## WHAT IS NEEDED
Copy the lines from the one with "class: Insecta" through the end of the items, changing "common name" to "vernacular name" and leaving everything else unchanged.
────
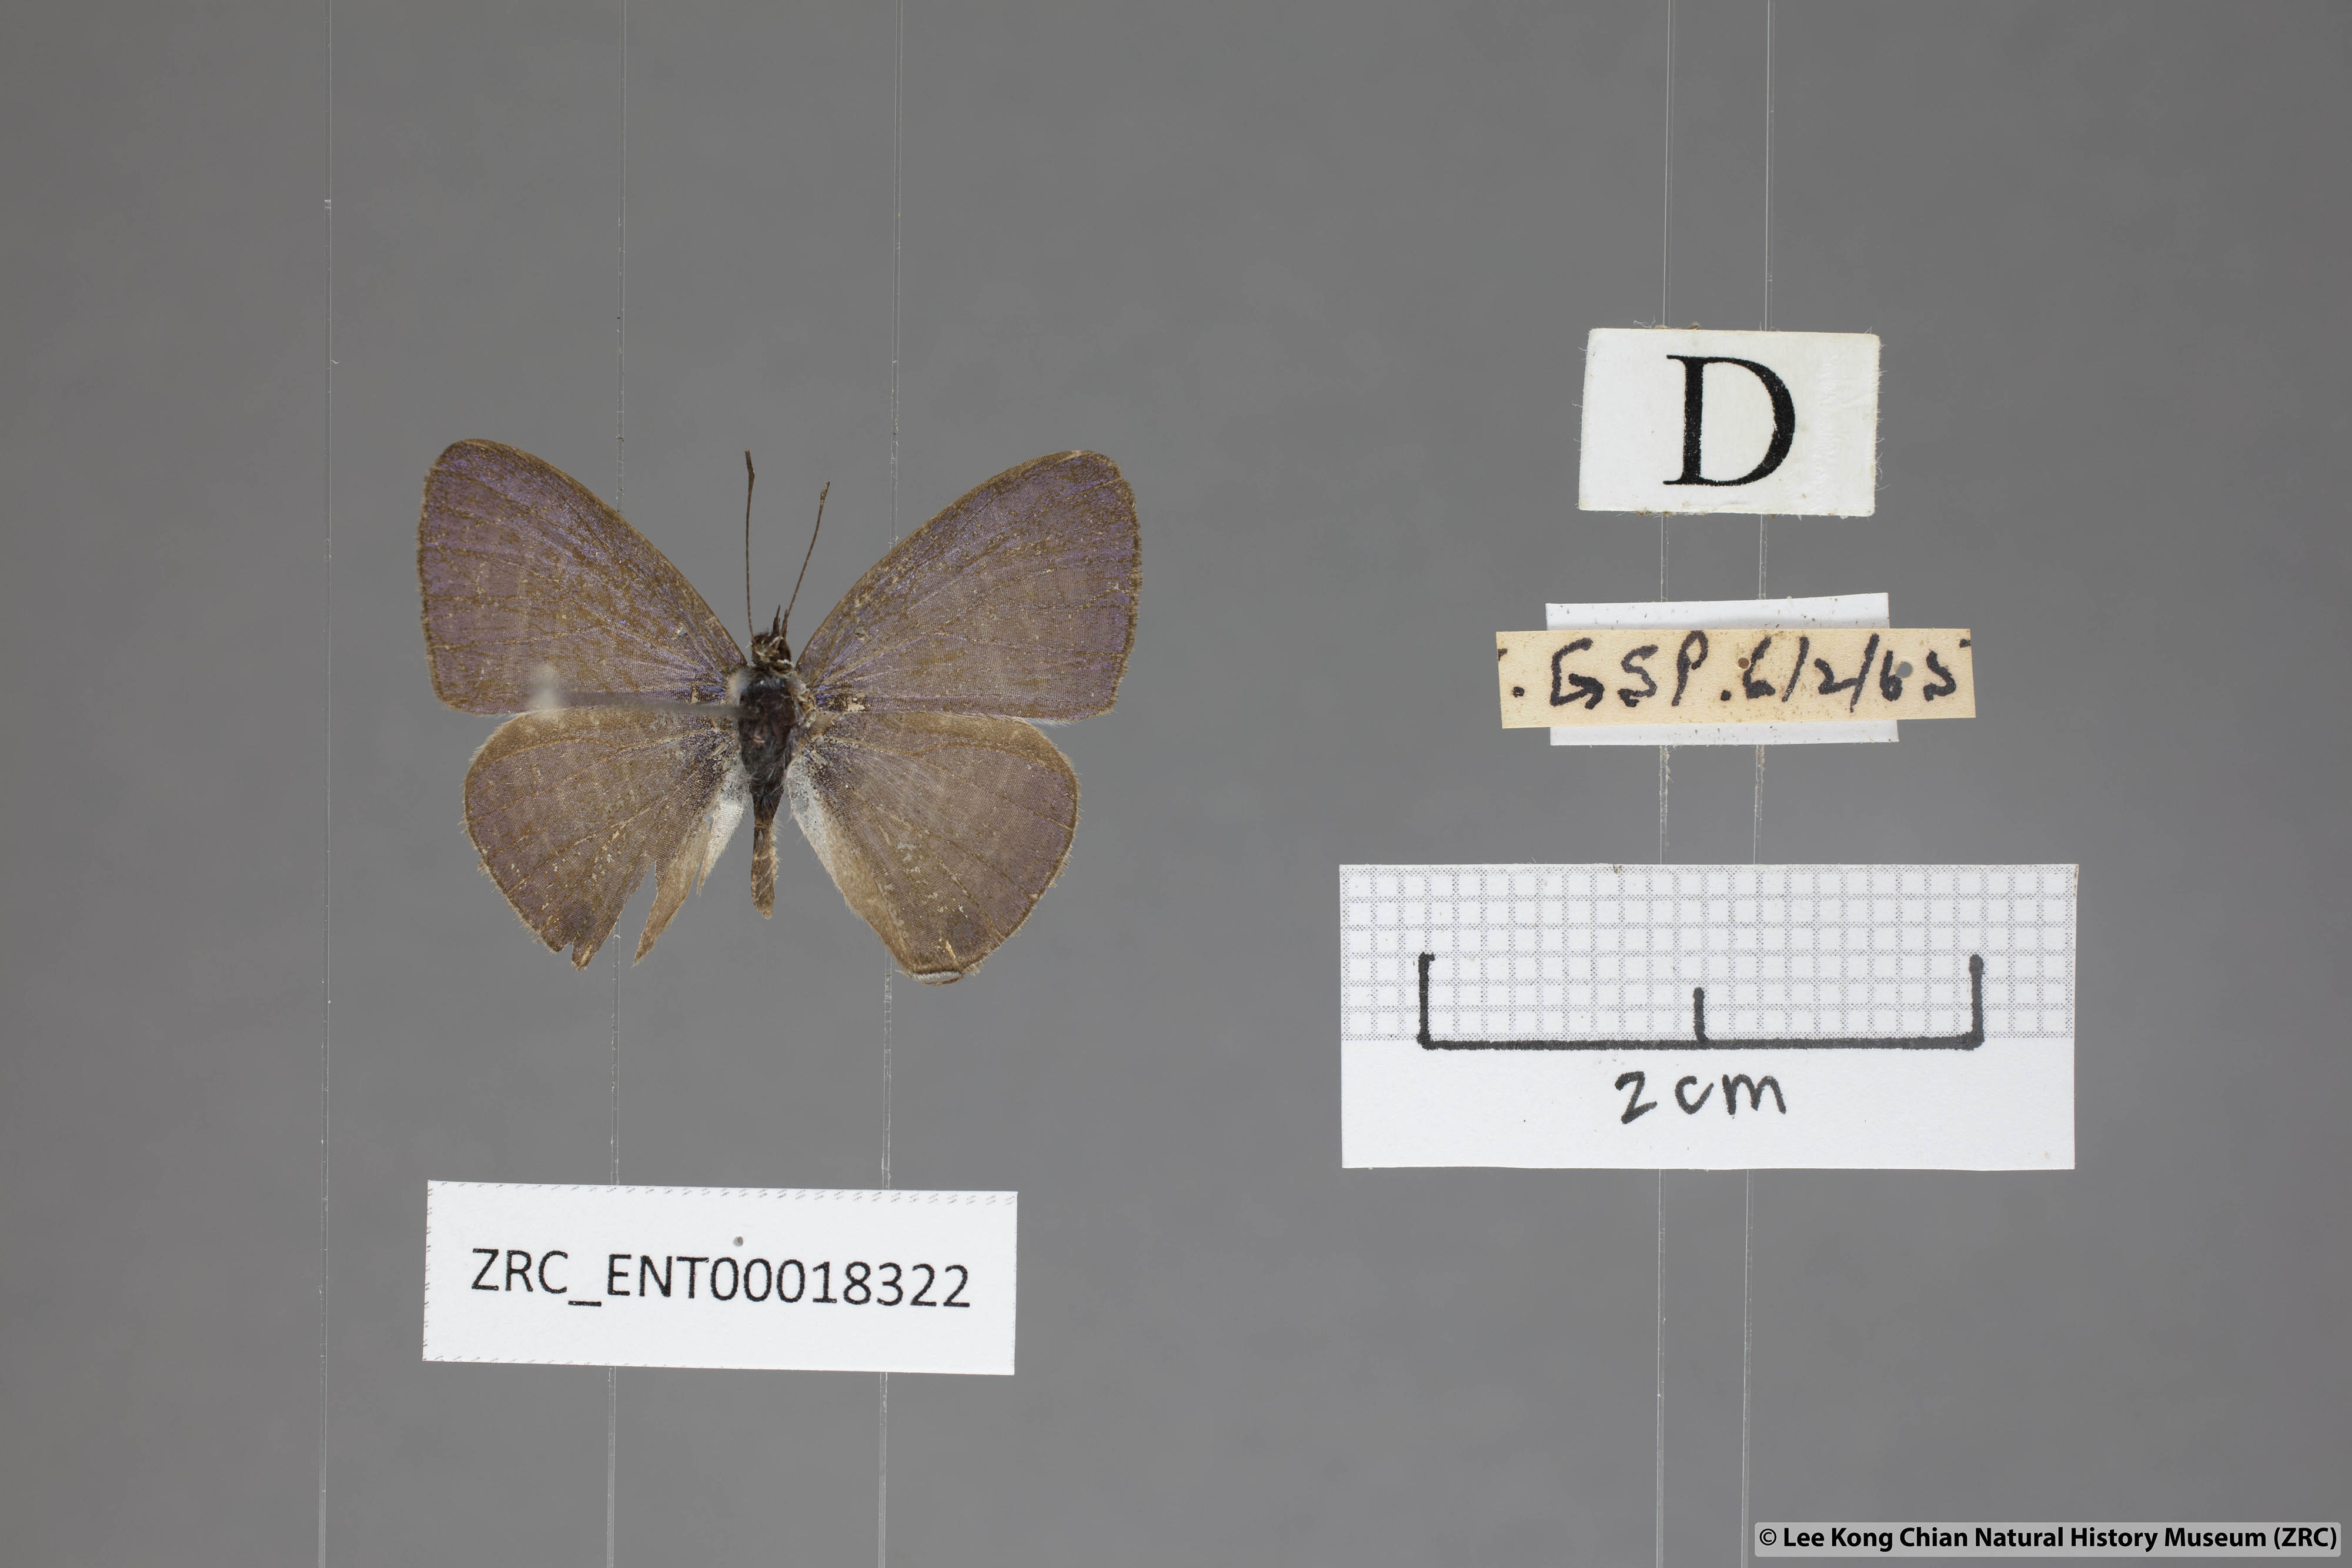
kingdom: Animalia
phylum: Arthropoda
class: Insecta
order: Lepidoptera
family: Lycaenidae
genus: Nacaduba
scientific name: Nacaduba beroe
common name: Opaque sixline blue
────
## RESULT FOR THIS EXERCISE
class: Insecta
order: Lepidoptera
family: Lycaenidae
genus: Nacaduba
scientific name: Nacaduba beroe
vernacular name: Opaque sixline blue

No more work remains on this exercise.